Mes lectures

Nuuk, Mo Malo

Dans les villages du Groenland, une étrange épidémie de suicides touche les jeunes gens. La misère sociale et la rudesse climatique n’expliquent pas tout. Après un long passage à vide, la hiérarchie de Qaanaaq Adriensen l’a autorisé à reprendre son poste de chef de la police de Nuuk. Mais sous deux conditions : être suivi par une thérapeute et renoncer aux expéditions sanglantes qui ont fait sa réputation. Il découvre que les morts sont liées par les traces du passage d’un mystérieux chamane chez plusieurs victimes. Et partout où se rend le policier, lui sont livrées, colis après colis, les pièces d’un puzzle macabre.

J’avais découvert Mo Malø avec son précédent roman, Diskø.
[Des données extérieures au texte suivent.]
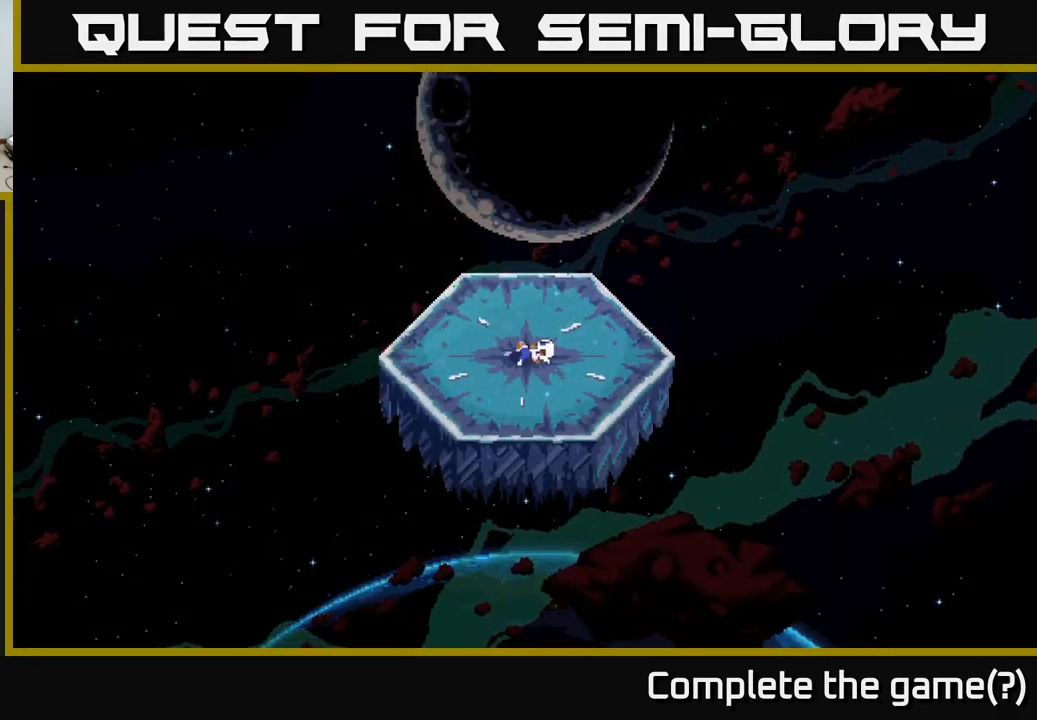
{"buttons": [], "left_stick": "center", "right_stick": "center", "events": []}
J’avais beaucoup aimé cette enquête du grand Nord et la manière dont l’environnement est mis en scène dans ses romans. La culture locale y tient une place centrale, c’est une bonne initiation aux traditions et au mode de vie du Groenland dont je ne savais absolument rien. Si l’histoire est un peu alambiquée, son originalité rattrape amplement les petites faiblesses et j’avais hâte de retrouver notre inspecteur.

Couverture de Nuuk de Mo Malo

Je n’ai pas été déçue par cette suite. L’enquête est tout aussi tordue, si ce n’est plus ! Ce qui n’est pas peu dire. C’est particulièrement alambiqué mais plutôt malin et bien mené, j’ai adoré. Les mythes inuits y ont encore plus de place que dans le roman précédent, ils pourraient presque être considérés comme un personnage à part entière tant ils sont au centre du récit. Je trouve que c’est l’énorme point fort de Mo Malø : nous plonger dans une culture si différente de la notre et nous faire ressentir un peu du froid et de la nuit qui l’habitent.

Mo Malø a beaucoup de talent pour recréer des univers et nous immerger dans ces contrées glacées, ce qui en fait un conteur de polar redoutable. Ses enquêtes sont aussi délicieusement tordues que palpitantes avec une manière intelligente d’exploiter le décor. Ses personnages sont toujours un peu « cassés » ce qui les rend attachants et terriblement humains. J’apprécie beaucoup la singularité de cette série. Si le style est classique, ça n’en reste pas moins terriblement efficace. Du polar comme on les aime : haletant de bout en bout.

Portrait de Mo Malo

Le lieu offrait une vue agréable sur le rivage et sur la mer, où un petit troupeau d’icebergs indolents broutait l’écume.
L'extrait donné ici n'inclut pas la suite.